A year later, SMERSH agents recovered two skull fragments from the burial site in Magdeburg and these were dispatched to Moscow where they gathered dust in Russian State Archives and sat forgotten until their discovery during the Soviet Perestroika period some two years after Mikhail Gorbachev’s period as General Secretary of the Communist party of the Soviet Union came to an end.

The conspiracy theories that would abound decades later were inspired initially by Stalin. US President Harry S. Truman asked Stalin point blank at the Potsdam conference in July 1945 if Hitler was dead. Stalin said no despite the fact SMERSH had obtained definitive dental evidence to the contrary.

Even at the Nuremberg trials, the US was still uncertain as to Hitler’s fate. Stalin’s game was largely to confuse and confound US authorities but by the end of 1946, the verdict was in and known by all Allied authorities. Hitler was dead and died by his own hand on April 30, 1945.

Less known about Hitler in the decades following his death was the miserable drug addict he had become. His drug regime, prescribed by the unrestrained quack and charlatan, Theodor Morell, had left Hitler perilously close to a premature death. Hitler’s daily intake of methamphetamine, cocaine, and heroin may not have been enough to kill him but would take years off his life, to the point where he was a walking corpse by 1945.

Similarly, the July 20 1944 plot to assassinate him by bomb at the Wolf’s Lair had left him seriously injured and these injuries would necessarily reduce his life expectancy considerably.

Alas, these hard facts were often poorly understood or roughly ignored. It was far more exciting to believe in the fantasy that Hitler had fled Germany and was alive and kicking.
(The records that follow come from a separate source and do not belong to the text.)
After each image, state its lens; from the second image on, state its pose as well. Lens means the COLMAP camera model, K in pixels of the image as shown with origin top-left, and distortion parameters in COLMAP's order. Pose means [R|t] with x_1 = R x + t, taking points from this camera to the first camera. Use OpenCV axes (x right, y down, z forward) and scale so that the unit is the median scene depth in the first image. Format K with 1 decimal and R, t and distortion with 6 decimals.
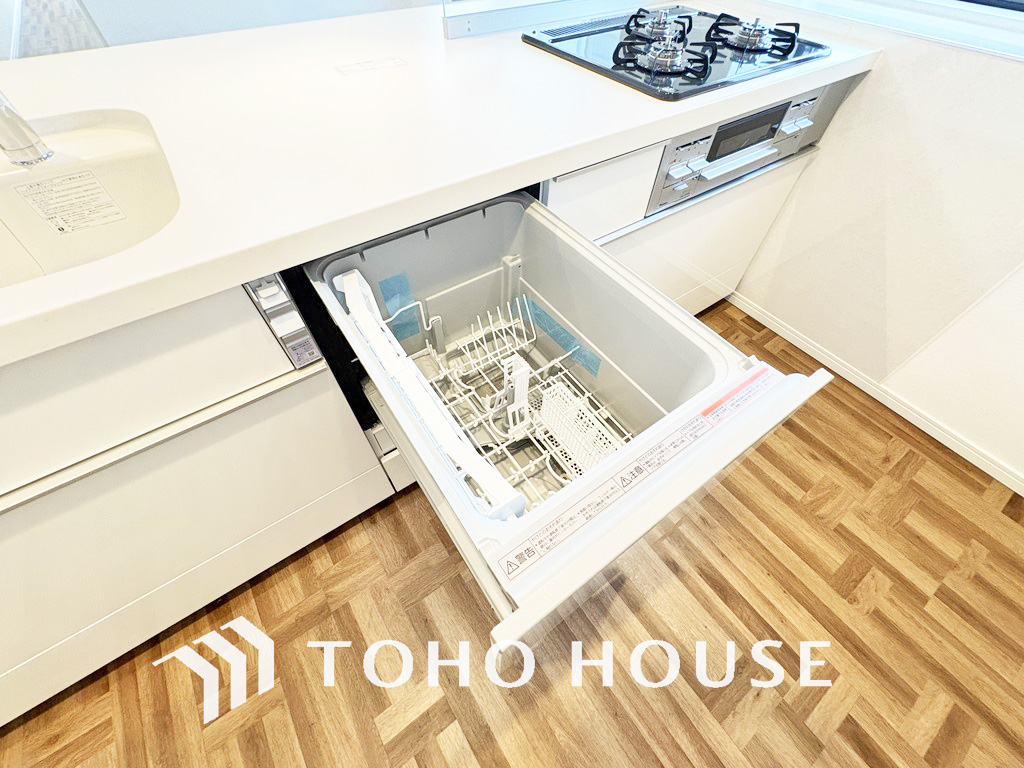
lens RADIAL K [[410.3, 0, 512.9], [0, 410.3, 382.2], [0, 0, 1]] dist [0.000060, 0.000148]
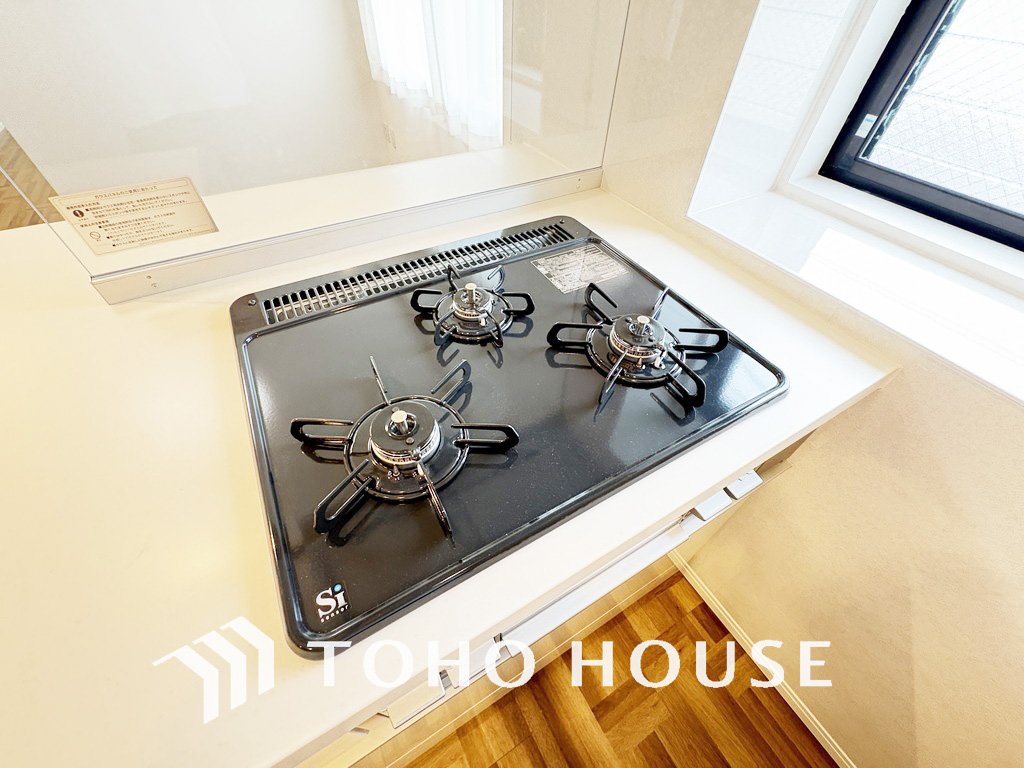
lens RADIAL K [[410.3, 0, 512.9], [0, 410.3, 382.2], [0, 0, 1]] dist [0.000060, 0.000148]
pose [[0.995789, 0.070735, -0.058323, 0.447578], [-0.075695, 0.993262, -0.087753, -0.714929], [0.051723, 0.091799, 0.994433, 0.459626]]
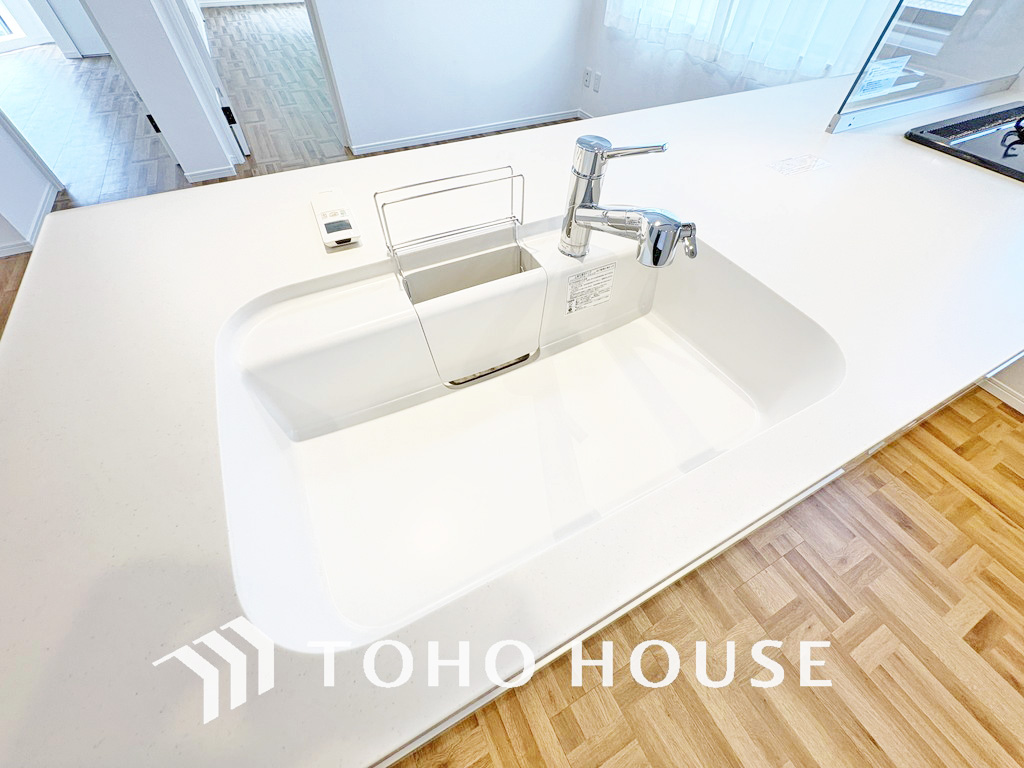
lens RADIAL K [[410.3, 0, 512.9], [0, 410.3, 382.2], [0, 0, 1]] dist [0.000060, 0.000148]
pose [[0.991089, 0.107696, -0.078385, -0.803762], [-0.110239, 0.993486, -0.028861, -0.092322], [0.074767, 0.037245, 0.996505, -0.069455]]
Even as recently as 2009, forensic testing of skull fragments led to further confusion and a brief revisitation of conspiracy theories when an American archaeologist and bone specialist, Nick Bellantoni, found the pieces of skull he was given were that of a woman aged less than 40.

Back then, the Guardian reported breathlessly that the “histories (sic) of Hitler’s death may need to be rewritten — and left open-ended.” What nonsense.

I don’t doubt Bellantoni’s analysis or his qualifications. It seems more likely that he was given pieces of Braun’s skull rather than Hitler’s.

Hitler is dead and he died in 1945. We know this now and really, any sensible person should have accepted the facts as they were known seven decades ago. But will this final piece of the puzzle delivered by one of the world’s leading forensic pathologists kill off the conspiracy theories once and for all? I doubt it.